Write a program that:
reads the number of intervals, their end points and integers c1, ..., cn from the standard input,
computes the minimal size of a set Z of integers which has at least ci common elements with interval [ai, bi], for each i=1,2,...,n,
writes the answer to the standard output.
Input
The first line of the input contains an integer n (1 <= n <= 50000) -- the number of intervals. The following n lines describe the intervals.
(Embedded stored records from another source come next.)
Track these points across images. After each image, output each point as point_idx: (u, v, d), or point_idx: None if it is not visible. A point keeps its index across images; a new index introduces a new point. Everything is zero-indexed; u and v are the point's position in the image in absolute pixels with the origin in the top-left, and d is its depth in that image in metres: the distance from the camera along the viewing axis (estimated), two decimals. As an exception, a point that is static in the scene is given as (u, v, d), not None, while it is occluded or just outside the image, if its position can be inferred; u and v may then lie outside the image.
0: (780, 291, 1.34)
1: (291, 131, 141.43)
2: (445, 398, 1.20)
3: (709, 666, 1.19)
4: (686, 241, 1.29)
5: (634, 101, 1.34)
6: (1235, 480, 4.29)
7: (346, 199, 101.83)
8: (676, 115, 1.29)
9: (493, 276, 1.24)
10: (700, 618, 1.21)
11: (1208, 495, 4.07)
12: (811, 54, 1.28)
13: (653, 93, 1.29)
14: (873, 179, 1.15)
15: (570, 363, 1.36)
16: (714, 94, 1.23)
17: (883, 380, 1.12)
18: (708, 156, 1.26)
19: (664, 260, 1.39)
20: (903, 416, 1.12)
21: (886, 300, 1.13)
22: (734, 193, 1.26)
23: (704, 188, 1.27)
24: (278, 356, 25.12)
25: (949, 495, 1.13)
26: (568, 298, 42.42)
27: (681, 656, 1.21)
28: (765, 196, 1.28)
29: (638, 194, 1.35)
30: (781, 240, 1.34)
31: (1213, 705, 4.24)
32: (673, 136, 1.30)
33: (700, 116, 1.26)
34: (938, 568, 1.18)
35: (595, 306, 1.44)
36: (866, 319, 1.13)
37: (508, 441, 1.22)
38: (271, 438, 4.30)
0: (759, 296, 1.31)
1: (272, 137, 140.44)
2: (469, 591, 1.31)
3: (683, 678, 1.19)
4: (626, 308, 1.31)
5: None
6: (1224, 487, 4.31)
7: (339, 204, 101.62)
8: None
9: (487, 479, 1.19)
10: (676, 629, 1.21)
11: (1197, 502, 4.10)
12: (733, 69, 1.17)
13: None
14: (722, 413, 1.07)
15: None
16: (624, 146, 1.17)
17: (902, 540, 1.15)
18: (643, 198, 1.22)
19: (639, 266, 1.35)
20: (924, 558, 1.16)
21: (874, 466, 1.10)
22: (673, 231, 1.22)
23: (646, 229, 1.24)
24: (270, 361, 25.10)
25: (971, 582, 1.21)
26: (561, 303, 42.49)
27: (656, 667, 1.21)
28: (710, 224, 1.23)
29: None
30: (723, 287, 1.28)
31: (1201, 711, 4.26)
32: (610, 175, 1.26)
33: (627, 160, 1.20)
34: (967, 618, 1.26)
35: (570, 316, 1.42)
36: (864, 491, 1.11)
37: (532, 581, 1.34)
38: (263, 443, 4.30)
The (i+1)-th line of the input contains three integers ai, bi and ci separated by single spaces and such that 0 <=
ai <= bi <= 50000 and 1 <= ci <= bi - ai+1.
Output
The output contains exactly one integer equal to the minimal size of set Z sharing at least ci elements with interval [ai, bi], for each i=1,2,...,n.
Sample Input
5 3 7 3 8 10 3 6 8 1 1 3 1 10 11 1
Sample Output
6
Source
AC代码:
#include<cstring>
#include<iostream>
#include<stdio.h>
#include<stack>
using namespace std;
struct Node{
int v,w;
int next;
}Edge[150010];
int n,k;
int mx,mn;
int head[50005];
int spfa(){
stack <int> st;
int vis[50005],dis[50005];
for(int i=mn;i<=mx;i++){
vis[i]=0;
dis[i]=-999999;
}
dis[mn]=0;
st.push(mn);
while(!st.empty()){
int u=st.top(); st.pop();
vis[u]=0;
for(int i=head[u];i;i=Edge[i].next){
int v=Edge[i].v;
if(dis[v]<dis[u]+Edge[i].w){
dis[v]=dis[u]+Edge[i].w;
if(!vis[v]){
st.push(v);
vis[v]=1;
}
}
}
}
return dis[mx];
}
int main(){
while(scanf("%d",&n)!=EOF){
memset(head,0,sizeof(head));
mn=999999; mx=0;
k=0;
while(n--){
int x,y,s;
scanf("%d%d%d",&x,&y,&s);
y++;
mn=min(x,mn); mx=max(y,mx);
k++;
Edge[k].v=y; Edge[k].w=s;
Edge[k].next=head[x];
head[x]=k;
}
for(int i=mn;i<mx;i++){
k++;
Edge[k].v=i+1; Edge[k].w=0;
Edge[k].next=head[i];
head[i]=k;
k++;
Edge[k].v=i; Edge[k].w=-1;
Edge[k].next=head[i+1];
head[i+1]=k;
}
printf("%d\n",spfa());
}
return 0;
}